Authentication chain: Woodpecker pod → K8s SA token → Vault K8s auth (role: ci) → secret/data/ci/infra → SSH key → DevVM

4. TODO Resolver Agent

Location: .claude/agents/postmortem-todo-resolver.md

Claude Code agent that runs in headless mode (claude -p --agent postmortem-todo-resolver).

What it does per TODO (in priority order P0 → P3):

  1. Reads relevant Terraform files
  2. Implements the change (edit .tf, .tpl, etc.)
  3. Runs scripts/tg plan — aborts if any resources would be destroyed
  4. Runs scripts/tg apply --non-interactive
  5. Commits with: fix(post-mortem): <action> [PM-YYYY-MM-DD]

After all TODOs:

  • Updates the Prevention Plan table: TODODone
  • Populates the Follow-up Implementation table:
Date Action Priority Type Commit Implemented By
2026-04-14 Add NFS RPC retransmission alert P2 Alert abc1234 postmortem-todo-resolver
Migrate Vault to encrypted PVC P1 Migration Needs human review

Safety guardrails:

  • Only implements Alert, Config, Monitor types
  • Never modifies platform stacks (vault, dbaas, traefik, authentik)
  • Aborts if Terraform plan shows any destroys
  • Budget cap: $5 per run
  • Skipped items marked as "Needs human review"

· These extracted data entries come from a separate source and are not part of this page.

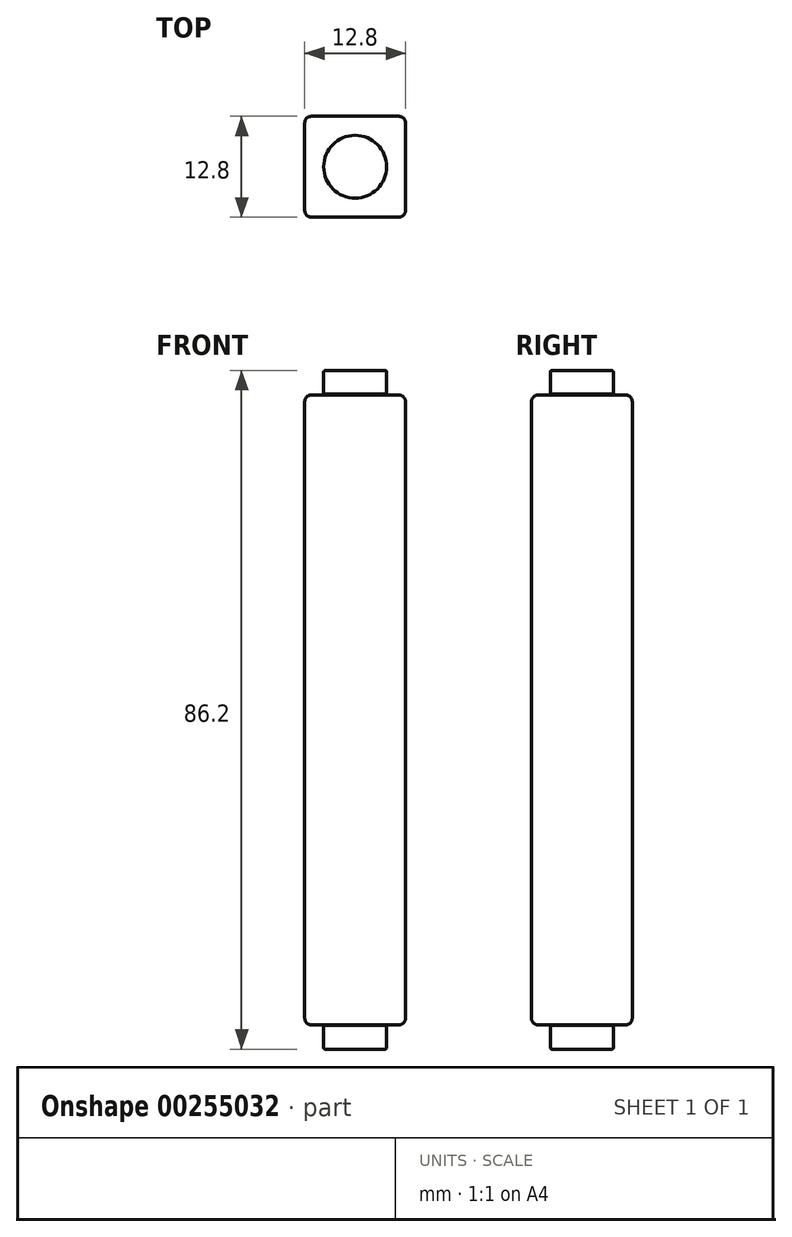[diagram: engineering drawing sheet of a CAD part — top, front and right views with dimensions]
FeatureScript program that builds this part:
annotation { "Feature Type Name" : "Feature", "Feature Type Description" : "" }
export const myFeature = defineFeature(function(context is Context, id is Id, definition is map)
    precondition{}
    {
        {
            var Q0;
            Q0=qCreatedBy(makeId("Top.planeOp"),FACE);
            var sketch = newSketch(context, id + "F0", { "sketchPlane" : qUnion([Q0])});
            skLineSegment(sketch, "E0.bottom", {"start": v(6.4, -6.4) * mm, "end": v(-6.4, -6.4) * mm});
            skLineSegment(sketch, "E0.top", {"start": v(6.4, 6.4) * mm, "end": v(-6.4, 6.4) * mm});
            skLineSegment(sketch, "E0.left", {"start": v(6.4, -6.4) * mm, "end": v(6.4, 6.4) * mm});
            skLineSegment(sketch, "E0.right", {"start": v(-6.4, -6.4) * mm, "end": v(-6.4, 6.4) * mm});
            skPoint(sketch, "E0.middle", {"position": v(0, 0) * mm});
            skSolve(sketch);
        }
        {
            var Q0;
            Q0=qSketchRegion(id+"F0",true);
            extrude(context, id + "F1", {"entities" : qUnion([Q0]), "depth" : 80 * mm});
        }
        {
            var Q0;
            Q0=makeQuery(id+"F1.opExtrude","SWEPT_EDGE",EDGE,{"disambiguationData":[OSD([sQuery(id+"F0.wireOp",EDGE,"E0.bottom"),sQuery(id+"F0.wireOp",EDGE,"E0.left")])]});
            var Q1;
            Q1=makeQuery(id+"F1.opExtrude","SWEPT_EDGE",EDGE,{"disambiguationData":[OSD([sQuery(id+"F0.wireOp",EDGE,"E0.bottom"),sQuery(id+"F0.wireOp",EDGE,"E0.right")])]});
            var Q2;
            Q2=makeQuery(id+"F1.opExtrude","SWEPT_EDGE",EDGE,{"disambiguationData":[OSD([sQuery(id+"F0.wireOp",EDGE,"E0.top"),sQuery(id+"F0.wireOp",EDGE,"E0.left")])]});
            var Q3;
            Q3=makeQuery(id+"F1.opExtrude","SWEPT_EDGE",EDGE,{"disambiguationData":[OSD([sQuery(id+"F0.wireOp",EDGE,"E0.top"),sQuery(id+"F0.wireOp",EDGE,"E0.right")])]});
            var Q4;
            Q4=makeQuery(id+"F1.opExtrude","CAP_FACE",FACE,{"disambiguationData":[OSD([sQuery(id+"F0.wireOp",EDGE,"E0.bottom"),sQuery(id+"F0.wireOp",EDGE,"E0.top"),sQuery(id+"F0.wireOp",EDGE,"E0.left"),sQuery(id+"F0.wireOp",EDGE,"E0.right")])],"isStart":true});
            var Q5;
            Q5=makeQuery(id+"F1.opExtrude","CAP_FACE",FACE,{"disambiguationData":[OSD([sQuery(id+"F0.wireOp",EDGE,"E0.bottom"),sQuery(id+"F0.wireOp",EDGE,"E0.top"),sQuery(id+"F0.wireOp",EDGE,"E0.left"),sQuery(id+"F0.wireOp",EDGE,"E0.right")])],"isStart":false});
            fillet(context, id + "F2", {"entities" : qUnion([Q0, Q1, Q2, Q3, Q4, Q5]), "radius" : 0.8 * mm, "tangentPropagation" : true, "allowEdgeOverflow" : false});
        }
        {
            var Q0;
            Q0=makeQuery(id+"F1.opExtrude","CAP_FACE",FACE,{"disambiguationData":[OSD([sQuery(id+"F0.wireOp",EDGE,"E0.bottom"),sQuery(id+"F0.wireOp",EDGE,"E0.top"),sQuery(id+"F0.wireOp",EDGE,"E0.left"),sQuery(id+"F0.wireOp",EDGE,"E0.right")])],"isStart":true});
            var sketch = newSketch(context, id + "F3", { "sketchPlane" : qUnion([Q0])});
            skCircle(sketch, "E1", {"center": v(0, 0) * mm, "radius": 4 * mm});
            skSolve(sketch);
        }
        {
            var Q0;
            Q0=qSketchRegion(id+"F3",true);
            extrude(context, id + "F4", {"entities" : qUnion([Q0]), "depth" : 3.1 * mm, "hasSecondDirection" : true, "secondDirectionOppositeDirection" : false, "secondDirectionDepth" : 0.1 * mm});
        }
        {
            var Q0;
            Q0=makeQuery(id+"F4.opExtrude","CAP_EDGE",EDGE,{"disambiguationData":[OSD([sQuery(id+"F3.wireOp",EDGE,"E1")])],"isStart":false});
            var Q1;
            Q1=makeQuery(id+"F4.opExtrude","CAP_EDGE",EDGE,{"disambiguationData":[OSD([sQuery(id+"F3.wireOp",EDGE,"E1")])],"isStart":true});
            fillet(context, id + "F5", {"entities" : qUnion([Q0, Q1]), "radius" : 0.2 * mm, "tangentPropagation" : true, "allowEdgeOverflow" : false});
        }
        {
            var Q0;
            Q0=makeQuery(id+"F1.opExtrude","CAP_FACE",FACE,{"disambiguationData":[OSD([sQuery(id+"F0.wireOp",EDGE,"E0.bottom"),sQuery(id+"F0.wireOp",EDGE,"E0.top"),sQuery(id+"F0.wireOp",EDGE,"E0.left"),sQuery(id+"F0.wireOp",EDGE,"E0.right")])],"isStart":false});
            var sketch = newSketch(context, id + "F6", { "sketchPlane" : qUnion([Q0])});
            skCircle(sketch, "E2", {"center": v(0, 0) * mm, "radius": 4 * mm});
            skSolve(sketch);
        }
        {
            var Q0;
            Q0=qSketchRegion(id+"F6",true);
            extrude(context, id + "F7", {"entities" : qUnion([Q0]), "depth" : 3.1 * mm, "hasSecondDirection" : true, "secondDirectionOppositeDirection" : false, "secondDirectionDepth" : 0.1 * mm});
        }
        {
            var Q0;
            Q0=makeQuery(id+"F7.opExtrude","CAP_EDGE",EDGE,{"disambiguationData":[OSD([sQuery(id+"F6.wireOp",EDGE,"E2")])],"isStart":false});
            var Q1;
            Q1=makeQuery(id+"F7.opExtrude","CAP_EDGE",EDGE,{"disambiguationData":[OSD([sQuery(id+"F6.wireOp",EDGE,"E2")])],"isStart":true});
            fillet(context, id + "F8", {"entities" : qUnion([Q0, Q1]), "radius" : 0.2 * mm, "tangentPropagation" : true, "allowEdgeOverflow" : false});
        }
    });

5. Cluster Health Auto-Suggest

Location: .claude/skills/cluster-health/SKILL.md

After running a healthcheck, if the cluster recovered from a previous unhealthy state, the skill suggests:

The cluster has recovered. Would you like me to write a post-mortem? Run /post-mortem to generate one.

Secrets & Configuration

Secret Vault Path Purpose
DevVM SSH key secret/ci/infradevvm_ssh_key Woodpecker → DevVM SSH access
Slack webhook Woodpecker global secret slack_webhook Pipeline notifications
Anthropic API key ~/.claude/ on DevVM Claude Code headless mode

File Inventory

File Type Description
.claude/skills/post-mortem/skill.md Skill Post-mortem writer definition
.claude/skills/post-mortem/template.md Template Post-mortem markdown skeleton
.claude/agents/postmortem-todo-resolver.md Agent Headless TODO implementation agent
.woodpecker/postmortem-todos.yml Pipeline Woodpecker CI triggered on post-mortem changes
scripts/postmortem-pipeline.sh Script Pipeline orchestration (parse, auth, SSH, invoke)
scripts/parse-postmortem-todos.sh Script TODO extraction from markdown
docs/post-mortems/ Directory All post-mortem documents
docs/post-mortems/index.html Static Post-mortem index page (deployed to GH Pages)

Commit Conventions

Pattern Used by Example
fix(post-mortem): <action> [PM-YYYY-MM-DD] TODO resolver agent fix(post-mortem): add NFS alert [PM-2026-04-14]
docs: post-mortem for <date> <title> [ci skip] Post-mortem writer skill docs: post-mortem for 2026-04-14 NFS outage [ci skip]
docs: update post-mortem follow-up [PM-YYYY-MM-DD] [ci skip] TODO resolver agent Final update with Follow-up table

Limitations

  • Woodpecker shallow clone: The pipeline scans all post-mortems for TODOs rather than diffing HEAD~1 (shallow clone breaks git history)
  • Single DevVM: The agent runs on 10.0.10.10 — if DevVM is down, pipeline fails. Could be extended to multiple hosts.
  • Anthropic API dependency: Headless Claude Code requires API access. Budget capped at $5 per run.
  • No interactive approval: The agent cannot ask for human approval mid-run. Risky items are skipped entirely.